Once my daughter was settled in nursery, I drove out beyond the bounds of town to the region’s hospice to explain and offer myself: They had a befriending programme where volunteers were trained to give an hour of respite to those caring for terminally ill family members, but might they consider me for a role of my own creation? To let me be alongside any patients pained by regret, as I had been? An encounter different in kind to the slow and steady talking cure of counselling; a discomfort not touched by opiates from the palliative care team; what perhaps the chaplains there did for those who were still comfortable with people of faith? Me as a lay version of that? A person able to simply sit and listen to difficult things that could not be fixed. There to help the dying preserve in words moments of joy that were strong in mind as they got ready to go?


‘Trimming and folding paper, thirty years. Machines do it now, but that was my work.’ The man across from me mimed the robotic movements he’d performed for so many decades, then shook his head. Disbelief, amusement, disgust? I couldn’t tell.

It was a Sunday afternoon in a quiet cul-de-sac of a post-war suburb, and he was my first hospice client. In the next few years I would become adept at this: working with the Möbius-strip sensation felt whenever a dying person confided a thing that twisted time and conversation into a strange new shape.
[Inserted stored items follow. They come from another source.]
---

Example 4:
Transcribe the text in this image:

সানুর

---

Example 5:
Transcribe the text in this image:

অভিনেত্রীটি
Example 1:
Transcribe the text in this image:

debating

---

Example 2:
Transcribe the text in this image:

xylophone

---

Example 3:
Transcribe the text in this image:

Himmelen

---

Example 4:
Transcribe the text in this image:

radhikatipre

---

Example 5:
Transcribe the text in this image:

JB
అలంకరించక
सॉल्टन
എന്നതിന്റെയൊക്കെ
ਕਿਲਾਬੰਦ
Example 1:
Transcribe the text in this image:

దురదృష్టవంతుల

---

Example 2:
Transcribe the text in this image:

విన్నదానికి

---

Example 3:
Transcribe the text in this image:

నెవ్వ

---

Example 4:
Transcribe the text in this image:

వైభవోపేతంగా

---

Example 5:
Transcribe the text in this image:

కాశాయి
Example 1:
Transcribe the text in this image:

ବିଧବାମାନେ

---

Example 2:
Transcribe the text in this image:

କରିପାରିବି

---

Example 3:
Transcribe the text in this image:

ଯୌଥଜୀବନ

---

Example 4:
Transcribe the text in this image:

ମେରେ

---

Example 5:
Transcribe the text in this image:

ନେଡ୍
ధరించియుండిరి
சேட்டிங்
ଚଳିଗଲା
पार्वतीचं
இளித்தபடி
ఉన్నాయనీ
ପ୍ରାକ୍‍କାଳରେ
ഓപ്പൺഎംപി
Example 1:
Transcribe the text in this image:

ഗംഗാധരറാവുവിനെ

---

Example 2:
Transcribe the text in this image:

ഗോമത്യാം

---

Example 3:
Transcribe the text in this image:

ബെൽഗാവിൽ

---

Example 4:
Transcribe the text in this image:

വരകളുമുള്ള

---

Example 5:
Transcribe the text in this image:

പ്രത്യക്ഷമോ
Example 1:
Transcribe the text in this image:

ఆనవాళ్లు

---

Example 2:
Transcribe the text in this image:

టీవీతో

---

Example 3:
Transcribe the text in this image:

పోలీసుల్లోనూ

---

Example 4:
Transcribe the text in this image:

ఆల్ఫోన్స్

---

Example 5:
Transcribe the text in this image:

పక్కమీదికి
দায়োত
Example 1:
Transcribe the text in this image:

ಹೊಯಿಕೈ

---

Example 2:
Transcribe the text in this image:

I even became bold enough to invite it, saying – just minutes into first meetings – what was true: That we may only have here and now together, and so they should speak to me about whatever was most urgent. There was no time for small talk. Instead: What stories did they not want lost with their life’s ending?

But I was new to it then, and clumsy. A silence happened.

I looked at his photos spread across the polished mahogany table. There were pictures of the home itself being built, and I saw the beautiful achievement of it for a boy born poor during wartime, whose education ended with evacuation.

‘What did you spend your pay packet on, once the bills were paid?’

Idiot. The kind of question an oral historian asks, not one soul to another when death is near. But it animated him at last, this family man of few words who was being prompted by his loving wife, so we’d made more of a list than a life story: his James 125 motorbike, their green Morris Austin, dancing at the Streatham Locarno.

Now, like a music box wound and opened, he spoke for long, lyrical minutes of a single night beside an Italian lake in the late 1960s: their first foreign holiday, camping. A storm blew up after dark so that the canvas strained and the children cried. He went out into the wind and rain with the mallet to secure the pegs and guy ropes, and found himself in the company of every other man on the site – all of them working together after that to fasten everything that threatened to blow loose and damage the tents, their families.

He died before I got the notes typed up; his wife thanked me for them, and said his anxiety dropped away soon after our recording.

It was such a slight and uncertain service I had set out to render, but neither was it nothing, I told myself whenever a new address and name came through.